### Text
⟨

Two leading national, pro-democracy organizations also released statements on the court ruling.

“In an historic ruling today, the courts found that race may be a motivating factor behind the State of Alabama’s decision to stifle local democracy. The fact that the court could plausibly imply discrimination affirmed a pattern playing out in other states, where majority-white legislatures are abusing preemption laws to perpetuate racial and economic inequity. It’s time for states to stop interfering in local decisionmaking, and let cities like Birmingham do what they do best — act on their unique views, values and needs of their people,” said Kim Haddow, director of Local Solutions Support Center.

The Local Solutions Support Center is a national hub created to counter preemption that threatens local action on policies that promote health, well-being, and equity. LSSC was also established to create strategies to strengthen home rule.

⟩

### Task requirements
A. In the passage on the Alabama court ruling, who is named as director of the Local Solutions Support Center?
B. Summarize the passage on the Alabama court ruling in two sentences.

Records from a dataset:
⟨

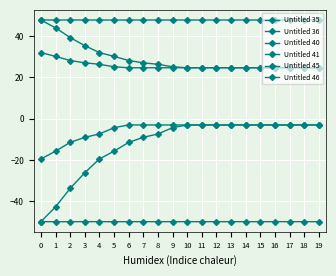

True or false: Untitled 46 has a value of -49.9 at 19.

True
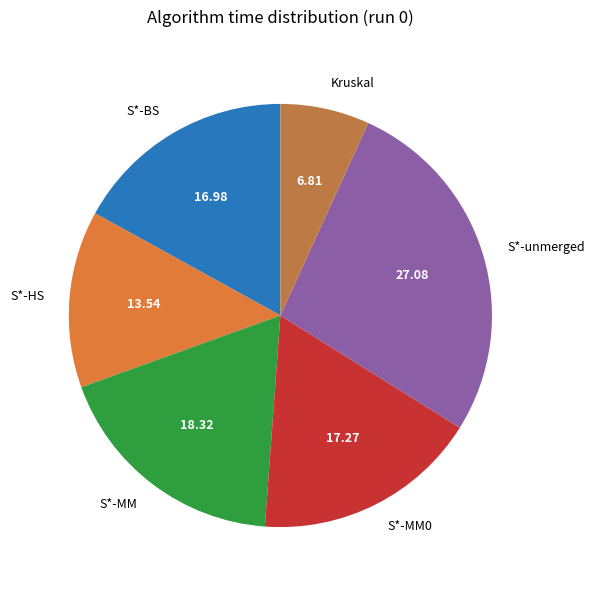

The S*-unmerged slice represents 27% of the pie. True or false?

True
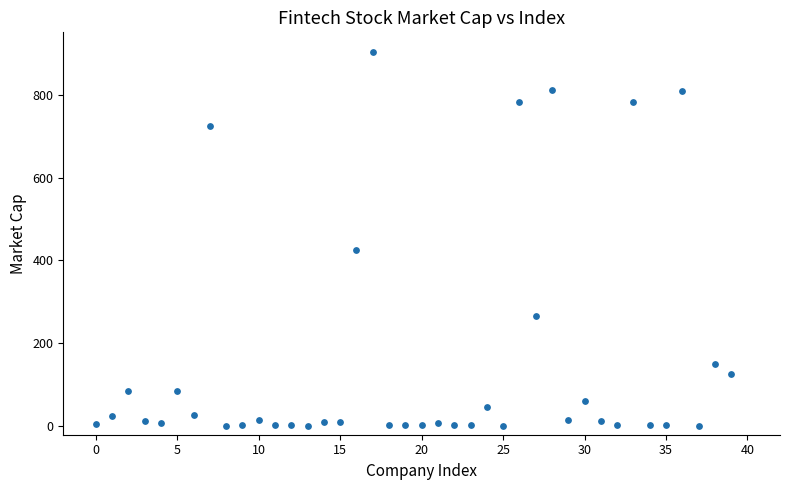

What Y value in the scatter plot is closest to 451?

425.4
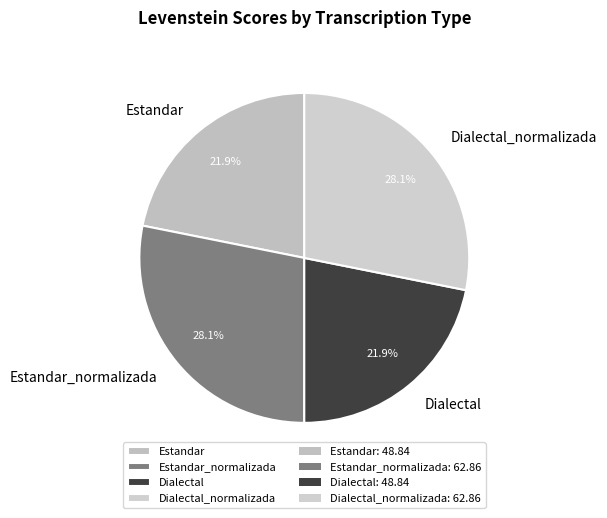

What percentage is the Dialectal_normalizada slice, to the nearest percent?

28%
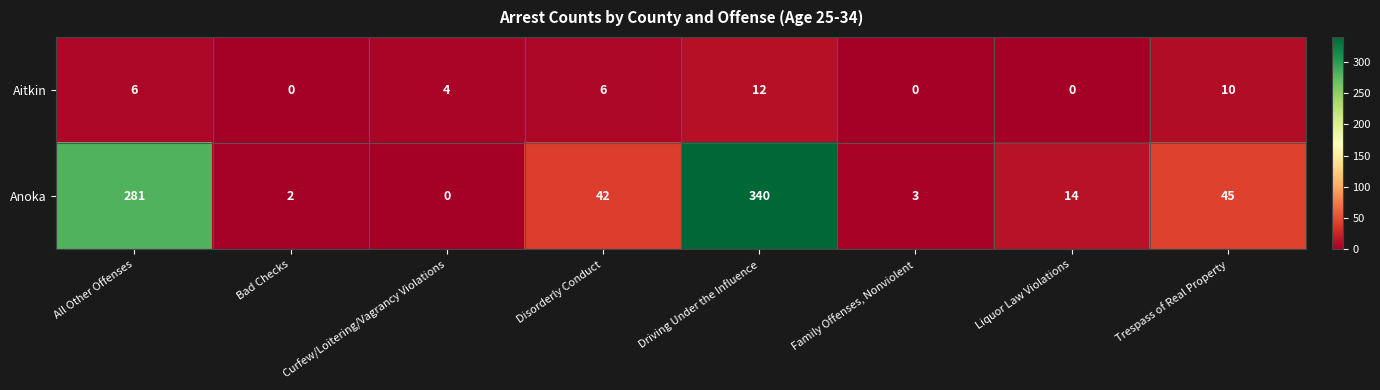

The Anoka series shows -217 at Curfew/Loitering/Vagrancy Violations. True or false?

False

⟩
⟨

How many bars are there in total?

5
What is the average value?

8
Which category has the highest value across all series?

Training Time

⟩
⟨

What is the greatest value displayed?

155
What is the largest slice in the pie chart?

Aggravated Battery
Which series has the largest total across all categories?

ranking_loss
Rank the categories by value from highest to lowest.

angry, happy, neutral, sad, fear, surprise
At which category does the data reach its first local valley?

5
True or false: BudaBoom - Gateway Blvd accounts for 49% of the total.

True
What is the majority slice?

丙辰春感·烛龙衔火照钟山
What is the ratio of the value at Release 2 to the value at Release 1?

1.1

⟩

### Answer list
A. Kim Haddow.

B. Kim Haddow, director of the Local Solutions Support Center, called the ruling historic because the courts found that race may be a motivating factor behind Alabama's decision to stifle local democracy, and she urged states to stop interfering in local decisionmaking. The center is a national hub created to counter preemption that threatens local action on health, well-being, and equity, and to create strategies to strengthen home rule.